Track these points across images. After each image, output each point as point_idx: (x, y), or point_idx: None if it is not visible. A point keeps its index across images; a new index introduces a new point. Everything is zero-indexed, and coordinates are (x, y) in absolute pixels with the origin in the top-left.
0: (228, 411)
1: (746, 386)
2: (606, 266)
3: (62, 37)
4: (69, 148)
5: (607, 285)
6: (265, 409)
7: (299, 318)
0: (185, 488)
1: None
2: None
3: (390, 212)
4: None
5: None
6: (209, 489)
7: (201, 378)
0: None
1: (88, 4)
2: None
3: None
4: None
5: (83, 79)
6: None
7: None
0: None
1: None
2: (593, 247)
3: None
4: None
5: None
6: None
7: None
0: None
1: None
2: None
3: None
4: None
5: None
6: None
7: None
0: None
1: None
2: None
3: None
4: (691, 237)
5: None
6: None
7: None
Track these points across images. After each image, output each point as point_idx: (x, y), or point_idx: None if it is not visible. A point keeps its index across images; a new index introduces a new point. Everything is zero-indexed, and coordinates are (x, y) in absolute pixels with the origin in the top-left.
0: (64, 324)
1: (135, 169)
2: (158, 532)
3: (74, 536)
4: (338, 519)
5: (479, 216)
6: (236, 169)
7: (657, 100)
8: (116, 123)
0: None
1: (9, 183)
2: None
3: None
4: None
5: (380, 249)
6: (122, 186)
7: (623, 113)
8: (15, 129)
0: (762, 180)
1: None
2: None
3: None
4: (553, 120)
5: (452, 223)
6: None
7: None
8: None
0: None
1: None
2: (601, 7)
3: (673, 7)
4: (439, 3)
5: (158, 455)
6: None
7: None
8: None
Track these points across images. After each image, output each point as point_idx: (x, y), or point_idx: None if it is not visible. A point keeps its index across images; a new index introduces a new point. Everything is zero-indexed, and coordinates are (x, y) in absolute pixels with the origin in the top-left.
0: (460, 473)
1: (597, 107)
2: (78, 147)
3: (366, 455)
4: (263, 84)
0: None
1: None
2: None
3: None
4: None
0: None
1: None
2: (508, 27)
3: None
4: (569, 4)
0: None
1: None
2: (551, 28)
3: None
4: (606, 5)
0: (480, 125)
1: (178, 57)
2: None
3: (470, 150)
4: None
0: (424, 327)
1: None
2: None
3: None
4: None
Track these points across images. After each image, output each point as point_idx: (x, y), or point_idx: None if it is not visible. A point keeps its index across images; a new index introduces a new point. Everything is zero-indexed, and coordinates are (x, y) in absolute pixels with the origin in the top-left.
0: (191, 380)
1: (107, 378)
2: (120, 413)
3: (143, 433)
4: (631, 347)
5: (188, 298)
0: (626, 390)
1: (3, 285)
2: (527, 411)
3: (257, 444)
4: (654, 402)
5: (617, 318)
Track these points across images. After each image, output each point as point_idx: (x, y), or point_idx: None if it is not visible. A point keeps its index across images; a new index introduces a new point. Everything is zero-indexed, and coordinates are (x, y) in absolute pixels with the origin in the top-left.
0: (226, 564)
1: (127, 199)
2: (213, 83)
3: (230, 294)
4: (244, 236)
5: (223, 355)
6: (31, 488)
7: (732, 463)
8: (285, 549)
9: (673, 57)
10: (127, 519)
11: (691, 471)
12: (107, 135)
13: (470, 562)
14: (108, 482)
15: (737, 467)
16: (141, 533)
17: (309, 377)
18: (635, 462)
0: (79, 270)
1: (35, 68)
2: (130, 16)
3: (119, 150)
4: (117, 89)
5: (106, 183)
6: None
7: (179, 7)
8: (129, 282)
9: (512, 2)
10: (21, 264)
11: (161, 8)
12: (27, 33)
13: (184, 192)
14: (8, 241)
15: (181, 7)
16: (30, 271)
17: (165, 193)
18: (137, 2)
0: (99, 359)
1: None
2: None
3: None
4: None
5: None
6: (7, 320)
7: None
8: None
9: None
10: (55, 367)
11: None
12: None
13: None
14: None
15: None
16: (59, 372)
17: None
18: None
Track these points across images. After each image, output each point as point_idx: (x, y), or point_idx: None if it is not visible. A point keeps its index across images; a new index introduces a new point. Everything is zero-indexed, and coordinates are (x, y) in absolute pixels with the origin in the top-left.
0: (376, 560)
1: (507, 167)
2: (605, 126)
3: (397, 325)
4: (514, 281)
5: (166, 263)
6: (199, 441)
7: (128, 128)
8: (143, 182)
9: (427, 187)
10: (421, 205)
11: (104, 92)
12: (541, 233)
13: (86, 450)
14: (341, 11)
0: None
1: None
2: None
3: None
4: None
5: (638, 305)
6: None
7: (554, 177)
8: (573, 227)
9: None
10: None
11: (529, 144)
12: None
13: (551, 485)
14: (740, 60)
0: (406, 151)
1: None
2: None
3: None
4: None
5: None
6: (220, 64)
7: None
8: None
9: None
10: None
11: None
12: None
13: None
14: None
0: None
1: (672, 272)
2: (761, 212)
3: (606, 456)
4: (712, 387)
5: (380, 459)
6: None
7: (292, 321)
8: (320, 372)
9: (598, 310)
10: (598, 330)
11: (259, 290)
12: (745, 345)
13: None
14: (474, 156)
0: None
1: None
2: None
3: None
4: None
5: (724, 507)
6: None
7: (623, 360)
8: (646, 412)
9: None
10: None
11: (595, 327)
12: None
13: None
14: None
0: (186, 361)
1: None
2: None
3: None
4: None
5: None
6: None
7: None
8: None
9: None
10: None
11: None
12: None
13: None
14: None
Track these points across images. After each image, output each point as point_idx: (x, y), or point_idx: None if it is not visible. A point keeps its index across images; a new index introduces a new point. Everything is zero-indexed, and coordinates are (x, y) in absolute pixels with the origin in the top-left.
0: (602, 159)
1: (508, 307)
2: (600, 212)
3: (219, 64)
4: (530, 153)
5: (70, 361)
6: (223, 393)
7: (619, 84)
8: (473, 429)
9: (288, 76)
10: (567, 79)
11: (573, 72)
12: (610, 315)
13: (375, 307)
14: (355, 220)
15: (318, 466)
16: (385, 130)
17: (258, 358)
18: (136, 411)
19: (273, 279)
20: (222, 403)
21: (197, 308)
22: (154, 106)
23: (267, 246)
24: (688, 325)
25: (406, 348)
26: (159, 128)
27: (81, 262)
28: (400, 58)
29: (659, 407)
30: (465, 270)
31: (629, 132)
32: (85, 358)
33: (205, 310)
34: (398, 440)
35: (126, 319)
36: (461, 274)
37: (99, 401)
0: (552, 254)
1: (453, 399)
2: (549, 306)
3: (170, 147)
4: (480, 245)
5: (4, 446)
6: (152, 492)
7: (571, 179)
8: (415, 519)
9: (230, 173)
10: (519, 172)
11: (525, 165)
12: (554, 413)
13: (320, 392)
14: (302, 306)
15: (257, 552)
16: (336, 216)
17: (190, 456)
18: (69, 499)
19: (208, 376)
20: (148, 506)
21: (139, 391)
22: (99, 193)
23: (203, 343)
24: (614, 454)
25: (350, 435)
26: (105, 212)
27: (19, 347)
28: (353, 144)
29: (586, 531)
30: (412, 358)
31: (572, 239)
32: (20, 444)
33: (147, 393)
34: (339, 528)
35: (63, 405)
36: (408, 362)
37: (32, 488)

WHAT THE TASK REQUIRES:
Reproduce all the records, substituting "in view" for every instance of "visible" and keeping everything else the same.

RESULT FOR THIS EXERCISE:
Track these points across images. After each image, output each point as point_idx: (x, y), or point_idx: None if it is not in view. A point keeps its index across images; a new index introduces a new point. Everything is zero-indexed, and coordinates are (x, y) in absolute pixels with the origin in the top-left.
0: (228, 411)
1: (746, 386)
2: (606, 266)
3: (62, 37)
4: (69, 148)
5: (607, 285)
6: (265, 409)
7: (299, 318)
0: (185, 488)
1: None
2: None
3: (390, 212)
4: None
5: None
6: (209, 489)
7: (201, 378)
0: None
1: (88, 4)
2: None
3: None
4: None
5: (83, 79)
6: None
7: None
0: None
1: None
2: (593, 247)
3: None
4: None
5: None
6: None
7: None
0: None
1: None
2: None
3: None
4: None
5: None
6: None
7: None
0: None
1: None
2: None
3: None
4: (691, 237)
5: None
6: None
7: None
Track these points across images. After each image, output each point as point_idx: (x, y), or point_idx: None if it is not in view. A point keeps its index across images; a new index introduces a new point. Everything is zero-indexed, and coordinates are (x, y) in absolute pixels with the origin in the top-left.
0: (64, 324)
1: (135, 169)
2: (158, 532)
3: (74, 536)
4: (338, 519)
5: (479, 216)
6: (236, 169)
7: (657, 100)
8: (116, 123)
0: None
1: (9, 183)
2: None
3: None
4: None
5: (380, 249)
6: (122, 186)
7: (623, 113)
8: (15, 129)
0: (762, 180)
1: None
2: None
3: None
4: (553, 120)
5: (452, 223)
6: None
7: None
8: None
0: None
1: None
2: (601, 7)
3: (673, 7)
4: (439, 3)
5: (158, 455)
6: None
7: None
8: None
Track these points across images. After each image, output each point as point_idx: (x, y), or point_idx: None if it is not in view. A point keeps its index across images; a new index introduces a new point. Everything is zero-indexed, and coordinates are (x, y) in absolute pixels with the origin in the top-left.
0: (460, 473)
1: (597, 107)
2: (78, 147)
3: (366, 455)
4: (263, 84)
0: None
1: None
2: None
3: None
4: None
0: None
1: None
2: (508, 27)
3: None
4: (569, 4)
0: None
1: None
2: (551, 28)
3: None
4: (606, 5)
0: (480, 125)
1: (178, 57)
2: None
3: (470, 150)
4: None
0: (424, 327)
1: None
2: None
3: None
4: None
Track these points across images. After each image, output each point as point_idx: (x, y), or point_idx: None if it is not in view. A point keeps its index across images; a new index introduces a new point. Everything is zero-indexed, and coordinates are (x, y) in absolute pixels with the origin in the top-left.
0: (191, 380)
1: (107, 378)
2: (120, 413)
3: (143, 433)
4: (631, 347)
5: (188, 298)
0: (626, 390)
1: (3, 285)
2: (527, 411)
3: (257, 444)
4: (654, 402)
5: (617, 318)
Track these points across images. After each image, output each point as point_idx: (x, y), or point_idx: None if it is not in view. A point keeps its index across images; a new index introduces a new point. Everything is zero-indexed, and coordinates are (x, y) in absolute pixels with the origin in the top-left.
0: (226, 564)
1: (127, 199)
2: (213, 83)
3: (230, 294)
4: (244, 236)
5: (223, 355)
6: (31, 488)
7: (732, 463)
8: (285, 549)
9: (673, 57)
10: (127, 519)
11: (691, 471)
12: (107, 135)
13: (470, 562)
14: (108, 482)
15: (737, 467)
16: (141, 533)
17: (309, 377)
18: (635, 462)
0: (79, 270)
1: (35, 68)
2: (130, 16)
3: (119, 150)
4: (117, 89)
5: (106, 183)
6: None
7: (179, 7)
8: (129, 282)
9: (512, 2)
10: (21, 264)
11: (161, 8)
12: (27, 33)
13: (184, 192)
14: (8, 241)
15: (181, 7)
16: (30, 271)
17: (165, 193)
18: (137, 2)
0: (99, 359)
1: None
2: None
3: None
4: None
5: None
6: (7, 320)
7: None
8: None
9: None
10: (55, 367)
11: None
12: None
13: None
14: None
15: None
16: (59, 372)
17: None
18: None
Track these points across images. After each image, output each point as point_idx: (x, y), or point_idx: None if it is not in view. A point keeps its index across images; a new index introduces a new point. Everything is zero-indexed, and coordinates are (x, y) in absolute pixels with the origin in the top-left.
0: (376, 560)
1: (507, 167)
2: (605, 126)
3: (397, 325)
4: (514, 281)
5: (166, 263)
6: (199, 441)
7: (128, 128)
8: (143, 182)
9: (427, 187)
10: (421, 205)
11: (104, 92)
12: (541, 233)
13: (86, 450)
14: (341, 11)
0: None
1: None
2: None
3: None
4: None
5: (638, 305)
6: None
7: (554, 177)
8: (573, 227)
9: None
10: None
11: (529, 144)
12: None
13: (551, 485)
14: (740, 60)
0: (406, 151)
1: None
2: None
3: None
4: None
5: None
6: (220, 64)
7: None
8: None
9: None
10: None
11: None
12: None
13: None
14: None
0: None
1: (672, 272)
2: (761, 212)
3: (606, 456)
4: (712, 387)
5: (380, 459)
6: None
7: (292, 321)
8: (320, 372)
9: (598, 310)
10: (598, 330)
11: (259, 290)
12: (745, 345)
13: None
14: (474, 156)
0: None
1: None
2: None
3: None
4: None
5: (724, 507)
6: None
7: (623, 360)
8: (646, 412)
9: None
10: None
11: (595, 327)
12: None
13: None
14: None
0: (186, 361)
1: None
2: None
3: None
4: None
5: None
6: None
7: None
8: None
9: None
10: None
11: None
12: None
13: None
14: None
Track these points across images. After each image, output each point as point_idx: (x, y), or point_idx: None if it is not in view. A point keeps its index across images; a new index introduces a new point. Everything is zero-indexed, and coordinates are (x, y) in absolute pixels with the origin in the top-left.
0: (602, 159)
1: (508, 307)
2: (600, 212)
3: (219, 64)
4: (530, 153)
5: (70, 361)
6: (223, 393)
7: (619, 84)
8: (473, 429)
9: (288, 76)
10: (567, 79)
11: (573, 72)
12: (610, 315)
13: (375, 307)
14: (355, 220)
15: (318, 466)
16: (385, 130)
17: (258, 358)
18: (136, 411)
19: (273, 279)
20: (222, 403)
21: (197, 308)
22: (154, 106)
23: (267, 246)
24: (688, 325)
25: (406, 348)
26: (159, 128)
27: (81, 262)
28: (400, 58)
29: (659, 407)
30: (465, 270)
31: (629, 132)
32: (85, 358)
33: (205, 310)
34: (398, 440)
35: (126, 319)
36: (461, 274)
37: (99, 401)
0: (552, 254)
1: (453, 399)
2: (549, 306)
3: (170, 147)
4: (480, 245)
5: (4, 446)
6: (152, 492)
7: (571, 179)
8: (415, 519)
9: (230, 173)
10: (519, 172)
11: (525, 165)
12: (554, 413)
13: (320, 392)
14: (302, 306)
15: (257, 552)
16: (336, 216)
17: (190, 456)
18: (69, 499)
19: (208, 376)
20: (148, 506)
21: (139, 391)
22: (99, 193)
23: (203, 343)
24: (614, 454)
25: (350, 435)
26: (105, 212)
27: (19, 347)
28: (353, 144)
29: (586, 531)
30: (412, 358)
31: (572, 239)
32: (20, 444)
33: (147, 393)
34: (339, 528)
35: (63, 405)
36: (408, 362)
37: (32, 488)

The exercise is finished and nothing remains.